I think we need to bear in mind the context in which DV is committed by and against men and women as well.

I can't remember the exact figures, but is it a third of young men who when asked, agree that it is OK to hit a woman if she annoys you enough? And that a large percentage of young women are also in agreement?

That is a very different context to the one in which women are violent to men - I don't think you'll get anything like a third of people saying that's OK. When a woman is a violent abuser, we all recognise her behaviour as aberrant; when a man is, there are a large number of people out there who genuinely think that the victim must have deserved it, or that the perpetrator just went a bit OTT, but the psychology and attitudes behind his behaviour are basically accepted as reasonably normal on the continuum of behaviour.

I don't think you can compare male vs female DV, either as perpetrators or abusers, unless you bear in mind all the time, how differently men and women actually behave and are treated in society. It's supremely dishonest and simplistic to say it's the same thing.
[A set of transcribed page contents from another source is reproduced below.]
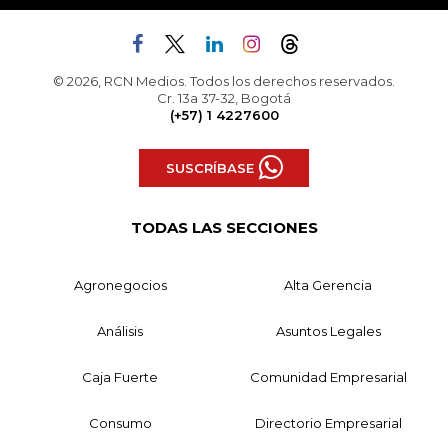
© 2026, RCN Medios. Todos los derechos reservados.
Cr. 13a 37-32, Bogotá
(+57) 1 4227600
SUSCRÍBASE
TODAS LAS SECCIONES
Agronegocios
Alta Gerencia
Análisis
Asuntos Legales
Caja Fuerte
Comunidad Empresarial
Consumo
Directorio Empresarial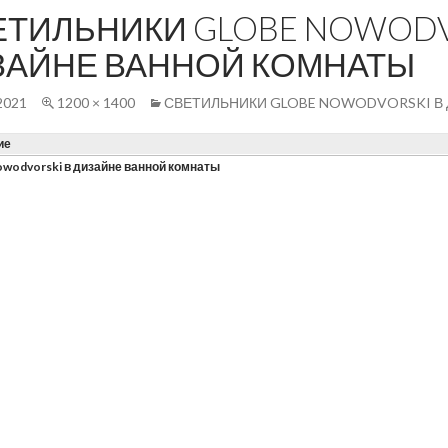
ЕТИЛЬНИКИ GLOBE NOWODV
ЗАЙНЕ ВАННОЙ КОМНАТЫ
2021
1200 × 1400
СВЕТИЛЬНИКИ GLOBE NOWODVORSKI В
ие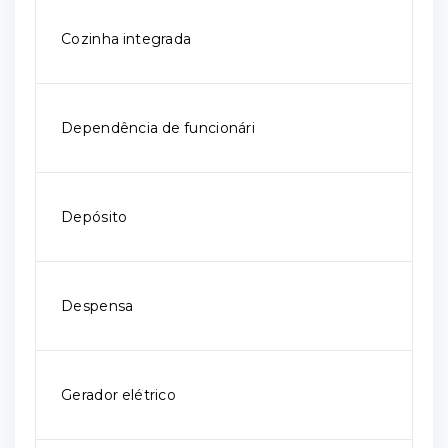
Cozinha integrada
Dependência de funcionári
Depósito
Despensa
Gerador elétrico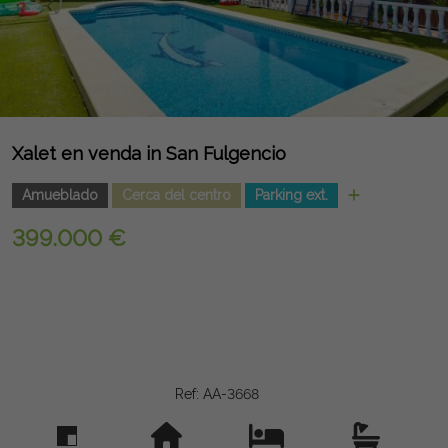
Xalet en venda in San Fulgencio
Amueblado
Cerca del centro
Parking ext.
399.000 €
Ref: AA-3668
That's not to say that one's a problem and the other isn't - obviously both are a problem - but without context, it's all pretty meaningless IMO.

HerBeatitude · 24/08/2010 13:36

Oh think what I'm trying to say there is tht DV against women has to be considered as part of the general oppression of women as a class, as it taps into ideas about women being responsible for men's behaviour, asking for it, etc. (And the victims themselves internalise these attitudes). Whereas DV against men is obviously grotesque and wrong, but it is not part and parcel of a systematic oppression of men as a class.